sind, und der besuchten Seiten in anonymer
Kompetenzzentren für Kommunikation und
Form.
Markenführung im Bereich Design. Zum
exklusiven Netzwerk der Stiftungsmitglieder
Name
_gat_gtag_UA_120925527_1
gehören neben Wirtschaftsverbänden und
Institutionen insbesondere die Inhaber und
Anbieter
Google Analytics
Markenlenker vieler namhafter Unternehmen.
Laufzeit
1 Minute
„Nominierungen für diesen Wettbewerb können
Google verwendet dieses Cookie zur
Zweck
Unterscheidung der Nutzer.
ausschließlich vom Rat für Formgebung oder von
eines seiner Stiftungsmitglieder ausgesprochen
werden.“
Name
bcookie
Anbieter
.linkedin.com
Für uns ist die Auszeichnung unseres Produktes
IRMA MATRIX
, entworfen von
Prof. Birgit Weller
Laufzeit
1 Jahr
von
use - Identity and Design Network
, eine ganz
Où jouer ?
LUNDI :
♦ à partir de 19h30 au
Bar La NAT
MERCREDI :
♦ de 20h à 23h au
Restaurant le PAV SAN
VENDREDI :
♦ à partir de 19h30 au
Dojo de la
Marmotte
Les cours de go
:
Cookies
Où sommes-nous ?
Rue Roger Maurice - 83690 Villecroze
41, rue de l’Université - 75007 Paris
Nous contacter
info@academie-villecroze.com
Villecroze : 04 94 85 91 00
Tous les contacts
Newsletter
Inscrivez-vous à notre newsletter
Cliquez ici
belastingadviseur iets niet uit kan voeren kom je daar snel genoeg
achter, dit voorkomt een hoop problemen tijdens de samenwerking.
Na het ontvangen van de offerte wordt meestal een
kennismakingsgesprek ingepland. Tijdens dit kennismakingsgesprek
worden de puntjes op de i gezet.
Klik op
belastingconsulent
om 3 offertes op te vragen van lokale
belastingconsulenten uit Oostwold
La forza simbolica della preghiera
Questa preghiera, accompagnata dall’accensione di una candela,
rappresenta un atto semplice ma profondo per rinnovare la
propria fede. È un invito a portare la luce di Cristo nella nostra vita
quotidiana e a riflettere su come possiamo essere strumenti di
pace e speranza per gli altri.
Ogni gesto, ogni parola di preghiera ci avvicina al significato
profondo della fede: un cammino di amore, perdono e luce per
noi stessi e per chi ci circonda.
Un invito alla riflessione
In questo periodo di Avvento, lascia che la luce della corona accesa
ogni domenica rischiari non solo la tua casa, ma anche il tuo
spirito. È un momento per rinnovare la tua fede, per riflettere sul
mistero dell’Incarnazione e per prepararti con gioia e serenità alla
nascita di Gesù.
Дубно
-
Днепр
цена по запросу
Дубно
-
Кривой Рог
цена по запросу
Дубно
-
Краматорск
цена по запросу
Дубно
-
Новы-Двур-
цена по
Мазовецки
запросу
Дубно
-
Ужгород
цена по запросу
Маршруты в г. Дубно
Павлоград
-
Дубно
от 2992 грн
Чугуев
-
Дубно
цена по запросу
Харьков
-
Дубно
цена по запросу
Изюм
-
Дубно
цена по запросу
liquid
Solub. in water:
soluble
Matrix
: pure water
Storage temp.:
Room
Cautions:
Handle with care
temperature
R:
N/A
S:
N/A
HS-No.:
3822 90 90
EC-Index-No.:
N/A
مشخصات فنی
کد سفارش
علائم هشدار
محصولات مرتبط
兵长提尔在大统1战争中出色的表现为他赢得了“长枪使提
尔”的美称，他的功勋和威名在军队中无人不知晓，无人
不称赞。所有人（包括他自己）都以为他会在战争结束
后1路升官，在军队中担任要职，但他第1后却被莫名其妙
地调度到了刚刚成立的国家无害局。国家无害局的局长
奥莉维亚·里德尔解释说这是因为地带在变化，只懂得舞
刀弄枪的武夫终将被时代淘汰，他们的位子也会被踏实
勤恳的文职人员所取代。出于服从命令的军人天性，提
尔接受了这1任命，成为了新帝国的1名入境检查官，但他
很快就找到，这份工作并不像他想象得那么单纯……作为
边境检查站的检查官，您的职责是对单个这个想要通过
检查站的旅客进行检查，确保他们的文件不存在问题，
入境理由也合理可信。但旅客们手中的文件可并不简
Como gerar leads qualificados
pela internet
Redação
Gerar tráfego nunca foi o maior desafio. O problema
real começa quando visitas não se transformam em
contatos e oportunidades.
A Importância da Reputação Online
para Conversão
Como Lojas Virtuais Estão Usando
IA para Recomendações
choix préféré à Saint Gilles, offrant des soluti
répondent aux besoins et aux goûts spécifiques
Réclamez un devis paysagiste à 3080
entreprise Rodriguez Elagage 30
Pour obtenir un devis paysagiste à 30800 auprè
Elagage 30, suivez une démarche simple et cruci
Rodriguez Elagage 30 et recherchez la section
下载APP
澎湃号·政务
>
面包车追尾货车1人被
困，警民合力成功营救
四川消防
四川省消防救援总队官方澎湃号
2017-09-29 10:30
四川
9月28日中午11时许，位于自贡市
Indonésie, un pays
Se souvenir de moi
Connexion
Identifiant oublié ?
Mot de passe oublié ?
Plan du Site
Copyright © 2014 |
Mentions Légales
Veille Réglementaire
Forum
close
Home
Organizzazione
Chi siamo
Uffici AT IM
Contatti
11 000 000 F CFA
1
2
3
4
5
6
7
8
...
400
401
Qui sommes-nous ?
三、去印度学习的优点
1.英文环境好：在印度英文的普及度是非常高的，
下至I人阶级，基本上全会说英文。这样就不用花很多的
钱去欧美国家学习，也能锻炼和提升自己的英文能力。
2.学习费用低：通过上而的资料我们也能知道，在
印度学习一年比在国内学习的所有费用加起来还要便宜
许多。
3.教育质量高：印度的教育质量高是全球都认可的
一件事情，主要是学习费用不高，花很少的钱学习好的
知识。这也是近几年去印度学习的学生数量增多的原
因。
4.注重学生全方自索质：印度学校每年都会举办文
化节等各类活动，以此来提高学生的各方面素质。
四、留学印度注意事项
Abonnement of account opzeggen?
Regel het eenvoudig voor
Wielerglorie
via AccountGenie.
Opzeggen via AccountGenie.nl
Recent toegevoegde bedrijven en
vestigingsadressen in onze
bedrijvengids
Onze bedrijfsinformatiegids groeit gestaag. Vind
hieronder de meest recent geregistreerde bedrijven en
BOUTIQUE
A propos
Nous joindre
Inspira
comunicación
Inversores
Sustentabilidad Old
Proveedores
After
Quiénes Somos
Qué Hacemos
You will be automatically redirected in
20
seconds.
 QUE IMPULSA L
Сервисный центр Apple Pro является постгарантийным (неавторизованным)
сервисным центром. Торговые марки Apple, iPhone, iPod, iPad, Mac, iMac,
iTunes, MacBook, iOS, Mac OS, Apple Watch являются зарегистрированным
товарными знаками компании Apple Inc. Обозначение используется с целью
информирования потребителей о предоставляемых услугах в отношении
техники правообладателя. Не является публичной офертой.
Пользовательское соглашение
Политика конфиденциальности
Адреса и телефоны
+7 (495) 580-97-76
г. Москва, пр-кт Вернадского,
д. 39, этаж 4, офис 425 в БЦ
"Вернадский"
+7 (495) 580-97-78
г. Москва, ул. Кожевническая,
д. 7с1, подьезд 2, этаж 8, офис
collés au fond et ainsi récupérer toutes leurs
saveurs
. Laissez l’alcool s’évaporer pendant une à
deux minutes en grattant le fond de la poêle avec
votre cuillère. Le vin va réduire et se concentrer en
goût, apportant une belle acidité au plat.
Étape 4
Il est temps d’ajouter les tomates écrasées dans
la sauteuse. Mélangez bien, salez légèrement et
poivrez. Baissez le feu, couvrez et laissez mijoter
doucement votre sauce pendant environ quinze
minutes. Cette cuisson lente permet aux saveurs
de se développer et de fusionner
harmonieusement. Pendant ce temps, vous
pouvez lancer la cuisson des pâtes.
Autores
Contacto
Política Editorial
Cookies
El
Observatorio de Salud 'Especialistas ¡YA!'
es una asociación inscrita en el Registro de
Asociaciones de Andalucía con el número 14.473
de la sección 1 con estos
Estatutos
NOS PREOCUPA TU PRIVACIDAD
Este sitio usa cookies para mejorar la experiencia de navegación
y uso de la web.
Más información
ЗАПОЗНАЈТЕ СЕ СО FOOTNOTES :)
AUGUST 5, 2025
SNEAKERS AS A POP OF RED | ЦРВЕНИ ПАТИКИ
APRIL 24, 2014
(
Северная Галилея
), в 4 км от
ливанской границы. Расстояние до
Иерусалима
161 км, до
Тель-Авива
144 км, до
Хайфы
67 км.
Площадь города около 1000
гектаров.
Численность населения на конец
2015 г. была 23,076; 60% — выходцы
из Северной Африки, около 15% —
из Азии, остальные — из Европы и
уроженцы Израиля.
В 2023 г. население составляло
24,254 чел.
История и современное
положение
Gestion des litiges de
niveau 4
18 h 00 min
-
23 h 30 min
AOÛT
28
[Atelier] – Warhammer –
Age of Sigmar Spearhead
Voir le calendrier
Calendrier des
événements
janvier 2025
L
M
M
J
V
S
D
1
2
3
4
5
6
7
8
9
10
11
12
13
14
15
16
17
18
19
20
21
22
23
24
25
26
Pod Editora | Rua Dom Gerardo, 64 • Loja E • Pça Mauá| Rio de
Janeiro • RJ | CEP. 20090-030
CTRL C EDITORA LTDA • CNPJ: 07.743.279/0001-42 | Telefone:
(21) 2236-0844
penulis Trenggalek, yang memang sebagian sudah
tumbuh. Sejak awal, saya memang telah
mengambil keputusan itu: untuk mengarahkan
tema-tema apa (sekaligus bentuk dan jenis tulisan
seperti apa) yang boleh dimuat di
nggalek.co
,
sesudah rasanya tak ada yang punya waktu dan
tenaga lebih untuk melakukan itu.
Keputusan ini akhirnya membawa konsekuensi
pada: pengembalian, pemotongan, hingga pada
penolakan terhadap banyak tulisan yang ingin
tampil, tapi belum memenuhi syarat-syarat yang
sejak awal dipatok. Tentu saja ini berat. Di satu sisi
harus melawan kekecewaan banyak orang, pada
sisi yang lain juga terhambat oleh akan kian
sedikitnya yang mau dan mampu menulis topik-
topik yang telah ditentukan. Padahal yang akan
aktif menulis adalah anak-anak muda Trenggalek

- - - -

■ Task prompt ■
Return only the stretch of the material above from the line holding "es una asociación inscrita en el Registro de" through the line holding "уроженцы Израиля.", copied exactly.

■ Answer to the problem ■
es una asociación inscrita en el Registro de
Asociaciones de Andalucía con el número 14.473
de la sección 1 con estos
Estatutos
NOS PREOCUPA TU PRIVACIDAD
Este sitio usa cookies para mejorar la experiencia de navegación
y uso de la web.
Más información
ЗАПОЗНАЈТЕ СЕ СО FOOTNOTES :)
AUGUST 5, 2025
SNEAKERS AS A POP OF RED | ЦРВЕНИ ПАТИКИ
APRIL 24, 2014
(
Северная Галилея
), в 4 км от
ливанской границы. Расстояние до
Иерусалима
161 км, до
Тель-Авива
144 км, до
Хайфы
67 км.
Площадь города около 1000
гектаров.
Численность населения на конец
2015 г. была 23,076; 60% — выходцы
из Северной Африки, около 15% —
из Азии, остальные — из Европы и
уроженцы Израиля.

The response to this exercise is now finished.